Огромные надежды возлагали на Дон Алексеев и его соратники. Они смотрели на него как на базу с большим экономическим и людским потенциалом, позволяющим развернуть армию, достаточную для возрождения рухнувшего порядка в России. Алексеев уже знал, что казаки, слывшие стойкой структурой российской государственности, теперь заболели самостийностью и сепаратизмом и не хотят идти в центр страны для ее усмирения, но он полагал, что родной донской край они будут защищать от нашествия большевиков. Однако обстановка оказалась куда сложнее. Каледин, ознакомившись с планом и просьбой Алексеева «дать приют русскому офицерству», в принципе согласился, по, исходя из настроений на Дону, посоветовал ему не задерживаться в Новочеркасске более недели и перенести реализацию своих планов за пределы области, например, в Ставрополь или Камышин. Но, невзирая на это, неугомонный Алексеев горячо взялся за дело. В Петроград полетели условные телеграммы о направлении в Новочеркасск добровольцев и денег, один из лазаретов по улице Барочной уже переоборудован для них в общежитие, ставшее колыбелью добровольчества.

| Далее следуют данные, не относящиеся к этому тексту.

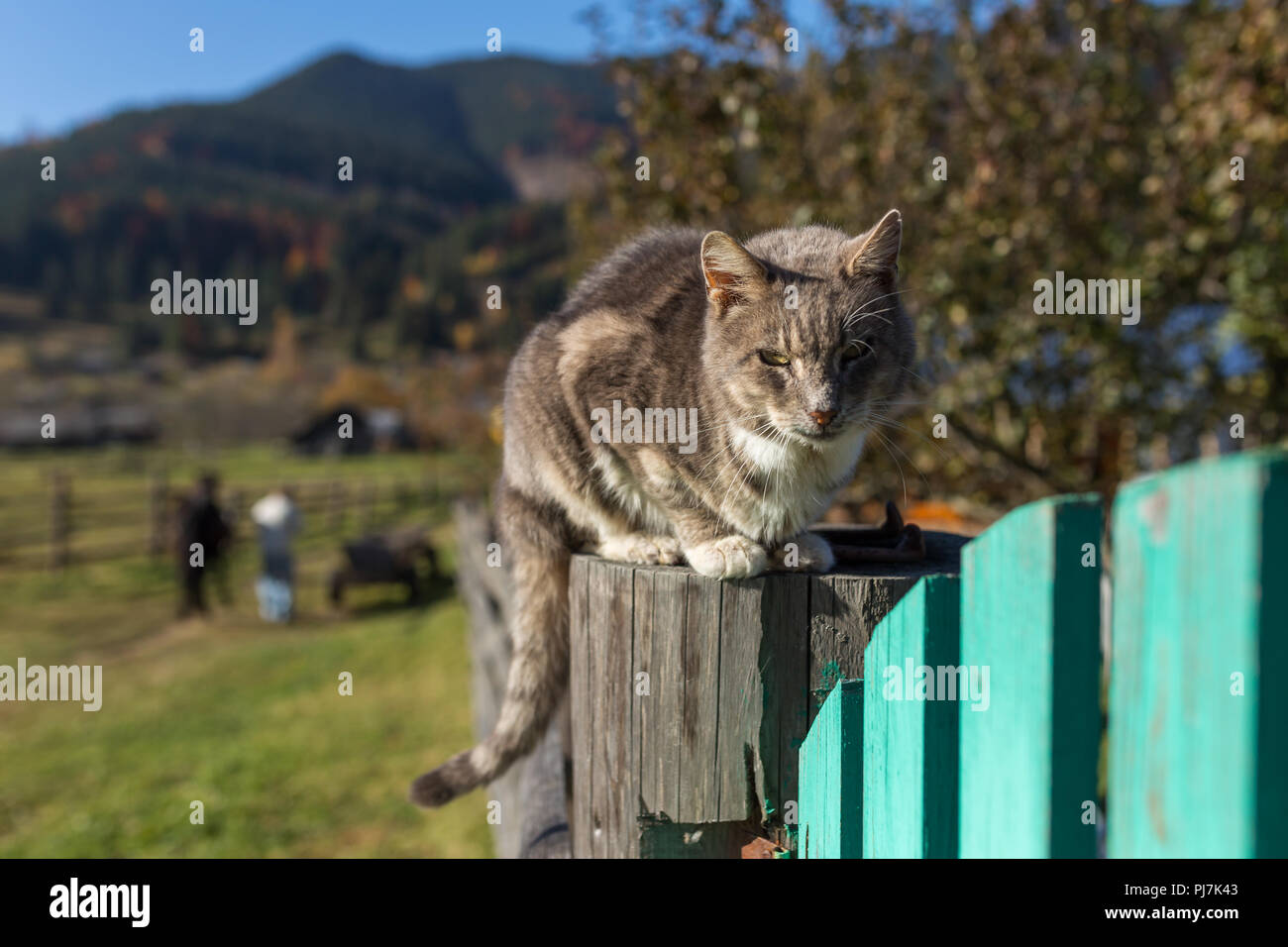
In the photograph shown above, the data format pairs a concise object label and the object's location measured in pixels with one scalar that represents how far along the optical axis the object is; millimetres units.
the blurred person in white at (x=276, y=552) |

Но ни лозунгов, ни целей стекавшихся волонтеров Алексеев не провозглашал. О направленности создававшейся им организации говорило лишь его имя. И повсюду пошли слухи о съезде «контрреволюционных офицеров» в Новочеркасске, вызывая недовольство и опасения, разжигавшиеся большевистской печатью. Заволновались рабочие Ростова и Таганрога. Степенное казачество усмотрело в нем причину, которая спровоцирует большевистское нашествие. А казаки-фронтовики, только что вернувшиеся в родные курени, которым опостылела война, враждебно встретили появление офицеров, боясь быть вовлеченными в «новую бойню». Только старинная казачья формула «С Дона выдачи нет» поддерживала самолюбие казаков и позволяла Каледину оправдывать свое «попустительство». Атаман то и дело просил Алексеева ускорить переезд своей организации и вести свое дело предельно тайным образом. Без средств в такой обстановке становилось все тяжелее. Только Каледин и его жена тайком, в порядке благотворительности «беженцам», оказывали помощь добровольцам. Алексеев выбивался из сил. Положение несколько поправилось, когда 20 ноября атаман решил разоружить два большевистских запасных полка, но поддержки со стороны донских частей не получил, после чего он обратился за помощью к Алексеевской организации, которая незамедлительно оказала ее. И тогда Новочеркасск впервые увидел добровольческий боевой офицерский отряд.
К этому времени Деникин уже приближался к цели своего путешествия. На Харьковском вокзале он случайно встретился с Романовским и Марковым. Пробились в один вагон поезда, следовавшего на Дон. На душе стало спокойнее. Марков, «денщик» Романовского, на короткой ноге с «товарищами», на остановках бегает за кипятком, ведет беседы самоуверенным топом, ежеминутно сбиваясь то на митинговую, то на культурную речь. Какой-то молодой поручик посылает его за папиросами, а потом нерешительно мнет бумажную купюру — дать или не дать ему на чай? Потом расспрашивает Романовского. Последний шепчет Деникину: «Изолгался я до противности».